:: RECORDS FOR THE EXERCISE

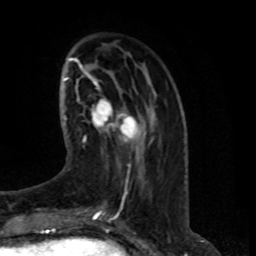
Breast MRI (dynamic contrast-enhanced), one axial slice. Position 25 of 80 along the scan axis. Cropped to one breast. Dynamic contrast-enhanced series, time point 2 of 8 at this slice position (early post-contrast). 1.5 T. TE 4.2 ms, TR 7 ms. 2 mm slice thickness. 256 × 256 image matrix. Female patient.
Annotated regions visible in this slice (semi-automatically segmented with operator editing):
- enhancing-tissue mask used for the functional tumour volume (all voxels passing the contrast-enhancement thresholds inside the analysis volume; usually the tumour): bounding box (x1, y1, x2, y2) in pixels: (83, 99, 139, 143)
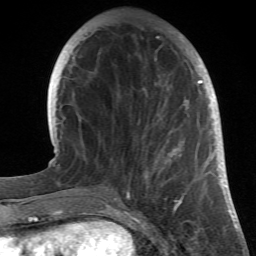
Breast MRI (dynamic contrast-enhanced), one axial slice. Position 11 of 66 along the scan axis. Cropped to one breast. Dynamic contrast-enhanced series, time point 2 of 6 at this slice position (early post-contrast). 1.5 T. TE 4.2 ms, TR 8.5 ms. 2.4 mm slice thickness. 256 × 256 image matrix. Female patient.
Outlined on this slice (semi-automatically segmented with operator editing):
- enhancing-tissue mask used for the functional tumour volume (all voxels passing the contrast-enhancement thresholds inside the analysis volume; usually the tumour): bounding box (x1, y1, x2, y2) in pixels: (127, 34, 214, 196)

::::

ASSIGNED TASK: Lines of the listing above that hold the string "tissue" should each be copied.

WORKED SOLUTION:
- enhancing-tissue mask used for the functional tumour volume (all voxels passing the contrast-enhancement thresholds inside the analysis volume; usually the tumour): bounding box (x1, y1, x2, y2) in pixels: (83, 99, 139, 143)
- enhancing-tissue mask used for the functional tumour volume (all voxels passing the contrast-enhancement thresholds inside the analysis volume; usually the tumour): bounding box (x1, y1, x2, y2) in pixels: (127, 34, 214, 196)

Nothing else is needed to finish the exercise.